Pathological angiogenesis was associated with cerebrovascular lesion and neurodegeneration in Alzheimer's disease.

Introduction: We investigated the specific factors driving abnormal angiogenesis in Alzheimer's disease (AD) and its role in cerebrovascular lesions and neurodegeneration.

Methods: We assessed cerebrovascular pathologies, amyloid-beta (Aβ), and tau pathologies in post mortem human brains and detected 12 angiogenic factors in cerebrospinal fluid (CSF) from the China Aging and Neurodegenerative Disease Initiative (CANDI) cohort.

Results: We observed severe blood-brain barrier damage and elevated levels of the vascular marker CD31 in human AD brains, which had a stronger correlation with tau pathology than Aβ pathology. Consistently, only CSF pTau181 showed positive associations with CSF angiogenesis factors (soluble vascular endothelial growth factor receptor 2 [sVEGFR2], VEGF-C, VEGF-D, placental growth factor [PLGF], Angiopoietin2, and Serpin E1), but not CSF Aβ42/40. Additionally, higher levels of CSF sVEGFR1, soluble Tyrosine-protein kinase receptor 2 [sTIE2], PLGF, and interleukin 8 [IL8], as well as lower levels of CSF urokinase-type plasminogen activator [uPA], were associated with worsen cerebrovascular pathologies and neurodegeneration.

Discussion: Our findings indicate that tau pathology may play a critical role in pathological angiogenesis, contributing to cerebrovascular lesions and neurodegeneration in AD.
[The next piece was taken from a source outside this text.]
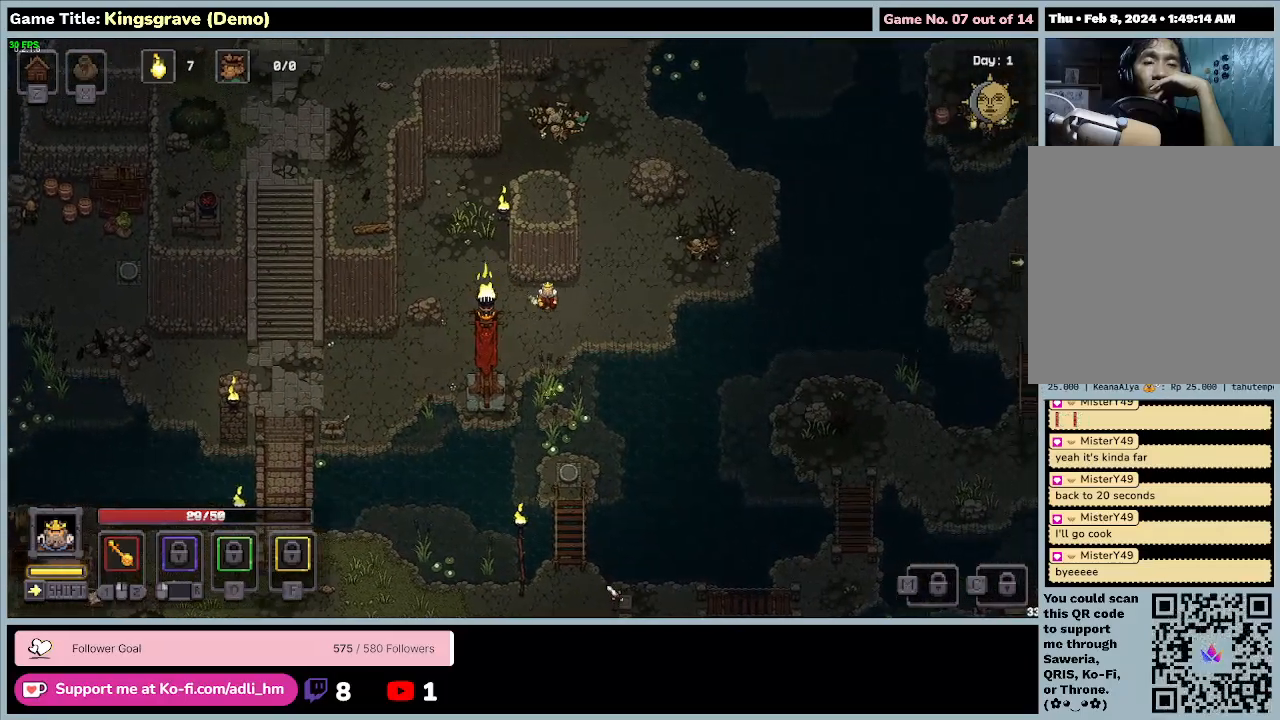
{"keys": ["d"], "mouse": [], "events": []}
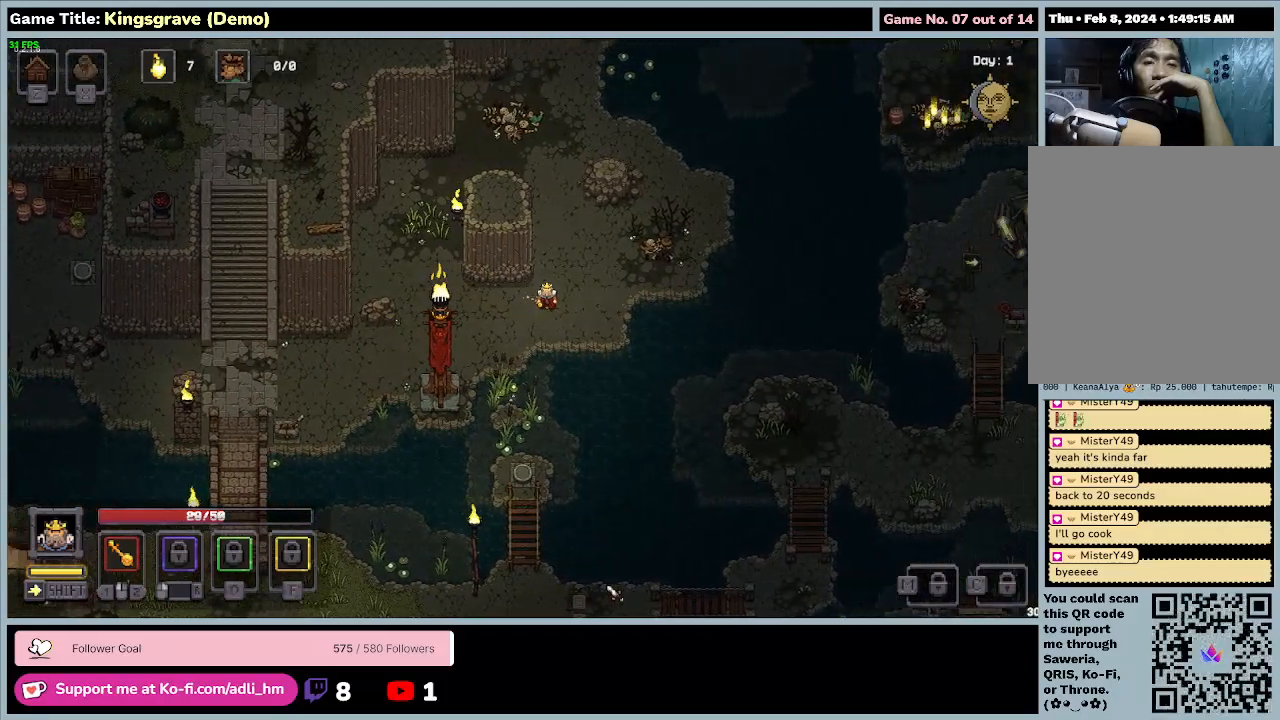
{"keys": ["d", "w"], "mouse": [], "events": [[33, "w", "down"]]}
Highlights: BBB damage and elevated vascular marker CD31 in human AD brains had a stronger correlation with tau pathology than Aβ pathology. CSF pTau181 mediated the effect of CSF Aβ42/40 on CSF sVEGFR1 and sTIE2. Only CSF pTau181 showed positive associations with sVEGFR2, VEGF-C, VEGF-D, PLGF, Angiopoietin2, and Serpin E1. Higher sVEGFR1, sTIE2, PLGF, and IL8, and lower uPA in CSF, were associated with cerebrovascular pathologies and neurodegeneration.